One that I’ve recently fallen in love with is their recipe for Pumpkin Curry Empanadas, which I serve with Epicurious.com’s Cilantro Mint Chutney. Anyway, every time I make this recipe, it seems like I always have tons of leftover pumpkin (since the recipe calls for only about half of a pumpkin), so this time, I put those leftovers to good use by making these muffins, served with a smear of vegan ginger butter. They’re dense, hearty and (fairly) healthy, so they make a pretty delicious on-the-go-breakfast, with or without the butter.

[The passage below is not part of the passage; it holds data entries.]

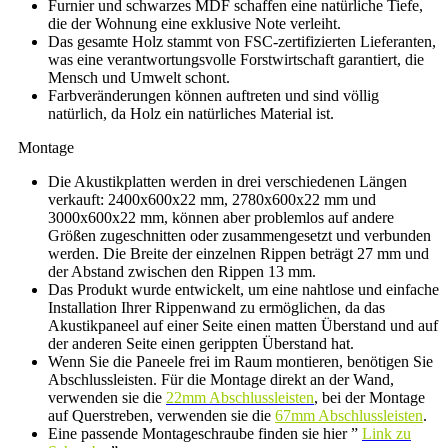
Furnier und schwarzes MDF schaffen eine natürliche Tiefe,
die der Wohnung eine exklusive Note verleiht.
Das gesamte Holz stammt von FSC-zertifizierten Lieferanten,
was eine verantwortungsvolle Forstwirtschaft garantiert, die
Mensch und Umwelt schont.
Farbveränderungen können auftreten und sind völlig
natürlich, da Holz ein natürliches Material ist.
Montage
Die Akustikplatten werden in drei verschiedenen Längen
verkauft: 2400x600x22 mm, 2780x600x22 mm und
3000x600x22 mm, können aber problemlos auf andere
Größen zugeschnitten oder zusammengesetzt und verbunden
werden. Die Breite der einzelnen Rippen beträgt 27 mm und
der Abstand zwischen den Rippen 13 mm.
Das Produkt wurde entwickelt, um eine nahtlose und einfache
Installation Ihrer Rippenwand zu ermöglichen, da das
Akustikpaneel auf einer Seite einen matten Überstand und auf
der anderen Seite einen gerippten Überstand hat.
Wenn Sie die Paneele frei im Raum montieren, benötigen Sie
Abschlussleisten. Für die Montage direkt an der Wand,
verwenden sie die
22mm Abschlussleisten
, bei der Montage
auf Querstreben, verwenden sie die
67mm Abschlussleisten
.
Eine passende Montageschraube finden sie hier ”
Link zu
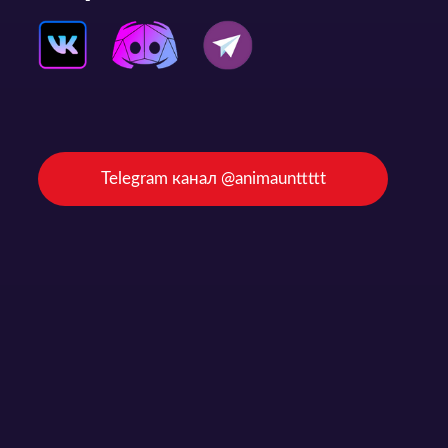
Telegram канал @animaunttttt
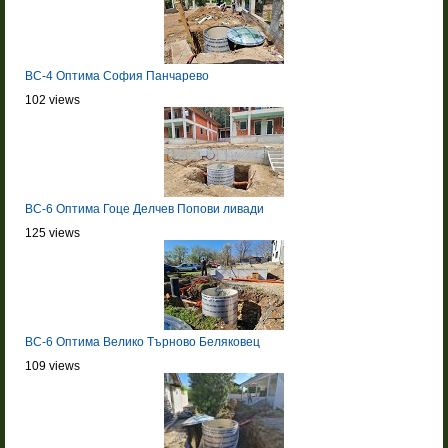
BC-4 Оптима София Панчарево
102 views
BC-6 Оптима Гоце Делчев Попови ливади
125 views
BC-6 Оптима Велико Търново Беляковец
109 views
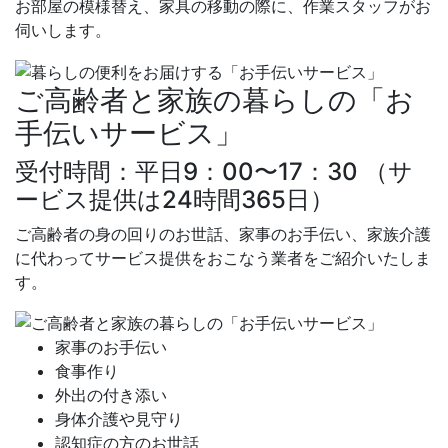
お部屋の模様替え、家具の移動の際に、作業スタッフがお
伺いします。
ご高齢者と家族の暮らしの「お
手伝いサービス」
受付時間：平日9：00〜17：30
（サ
ービス提供は24時間365日）
ご高齢者の身の回りのお世話、家事のお手伝い、家族介護
に代わってサービス提供をおこなう業者をご紹介いたしま
す。
家事のお手伝い
食事作り
外出の付き添い
身体介護や見守り
認知症の方のお世話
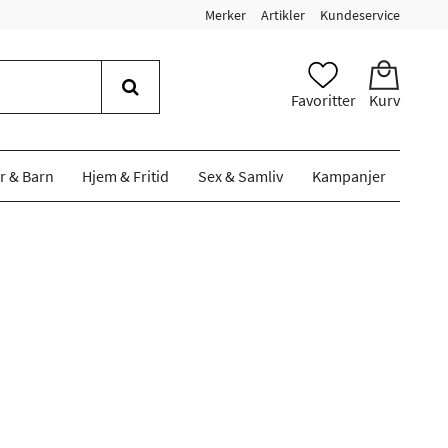
Merker
Artikler
Kundeservice
Favoritter
Kurv
r & Barn
Hjem & Fritid
Sex & Samliv
Kampanjer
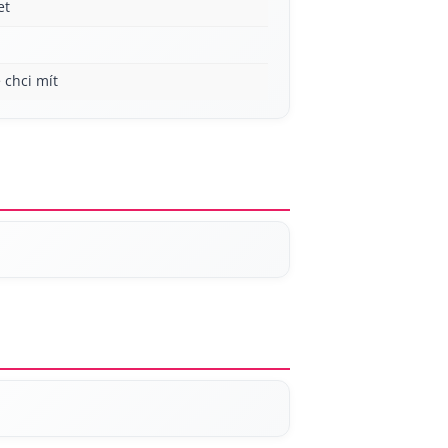
et
 chci mít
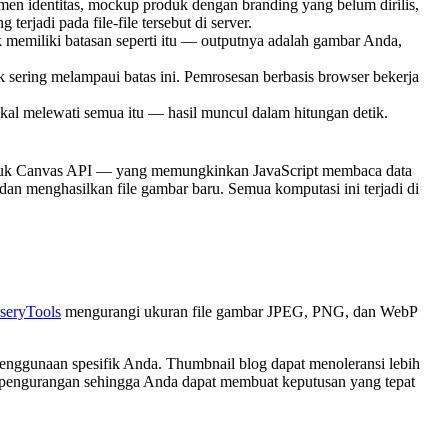
en identitas, mockup produk dengan branding yang belum dirilis,
erjadi pada file-file tersebut di server.
memiliki batasan seperti itu — outputnya adalah gambar Anda,
sering melampaui batas ini. Pemrosesan berbasis browser bekerja
 melewati semua itu — hasil muncul dalam hitungan detik.
uk Canvas API — yang memungkinkan JavaScript membaca data
dan menghasilkan file gambar baru. Semua komputasi ini terjadi di
seryTools
mengurangi ukuran file gambar JPEG, PNG, dan WebP
penggunaan spesifik Anda. Thumbnail blog dapat menoleransi lebih
se pengurangan sehingga Anda dapat membuat keputusan yang tepat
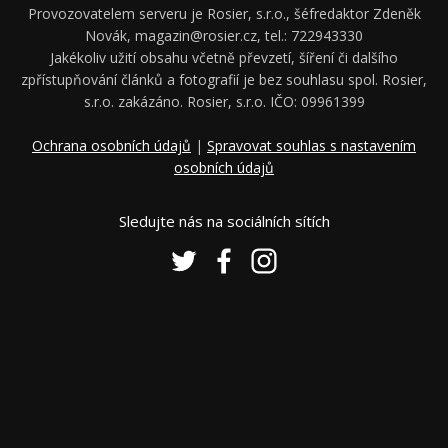
Provozovatelem serveru je Rosier, s.r.o., šéfredaktor Zdeněk
Novák, magazin@rosier.cz, tel.: 722943330
Jakékoliv užití obsahu včetně převzetí, šíření či dalšího
zpřístupňování článků a fotografií je bez souhlasu spol. Rosier,
s.r.o. zakázáno. Rosier, s.r.o. IČO: 09961399
Ochrana osobních údajů
|
Spravovat souhlas s nastavením
osobních údajů
Sledujte nás na sociálních sítích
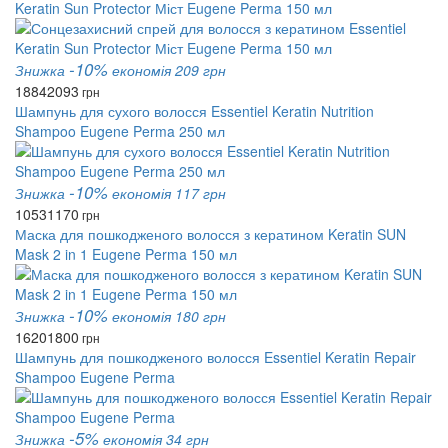
Keratin Sun Protector Міст Eugene Perma 150 мл
-10%
Знижка
економія 209 грн
1884
2093
грн
Шампунь для сухого волосся Essentiel Keratin Nutrition
Shampoo Eugene Perma 250 мл
-10%
Знижка
економія 117 грн
1053
1170
грн
Маска для пошкодженого волосся з кератином Keratin SUN
Mask 2 in 1 Eugene Perma 150 мл
-10%
Знижка
економія 180 грн
1620
1800
грн
Шампунь для пошкодженого волосся Essentiel Keratin Repair
Shampoo Eugene Perma
-5%
Знижка
економія 34 грн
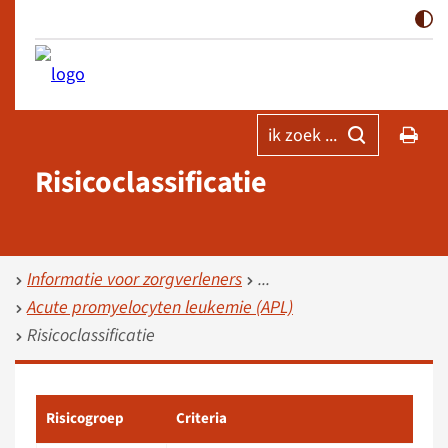
ik zoek ...
Risico­classificatie
Informatie voor zorgverleners
Acute promyelocyten leukemie (APL)
Risicoclassificatie
Risicogroep
Criteria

Vegan Pumpkin Walnut Muffins with Ginger Butter
Makes 18 muffins.

Ingredients

For Muffins:
1 1/3 cups whole wheat flour
1 teaspoon baking powder
1 teaspoon baking soda
1 teaspoon cinnamon
½ teaspoon each: freshly grated ginger, nutmeg, ground cloves
½ teaspoon salt
¾ cup brown sugar
1 cup pumpkin or red kuri squash puree
2 tablespoons real maple syrup
½ teaspoon vanilla
1 tablespoon coconut oil, melted
¼ cup apple sauce
1 flax egg (1 tablespoon ground flaxseed and 3 tablespoons water)
¼ cup walnuts, chopped
1 tablespoon agave nectar for finishing

For Ginger Butter:
3 tablespoons vegan butter (such as Earth Balance)
½ teaspoon freshly grated ginger
½ teaspoon agave nectar

Instructions

  1. Preheat oven to 400° F.
  2. Prepare a muffin pan with cupcake liners.
  3. In a small bowl, whisk together water and ground flaxseed and let sit until a gel-like consistency forms, several minutes.
  4. In a large bowl, mix dry ingredients (flour, baking powder, baking soda, spices, salt and sugar). In a medium bowl, mix wet ingredients (pumpkin, maple syrup, vanilla, oil, apple sauce and flax egg). Add the wet mixture to the dry mixture. Combine thoroughly.
  5. Spoon the batter into the muffin pan, and top each spoonful of batter with walnuts. Place on the center rack of oven.
  6. Bake for 18-20 minutes. Meanwhile, whip together ingredients for ginger butter.
  7. While the muffins are still warm, drizzle agave nectar over the top of each.
  8. Let cool, and enjoy with ginger butter.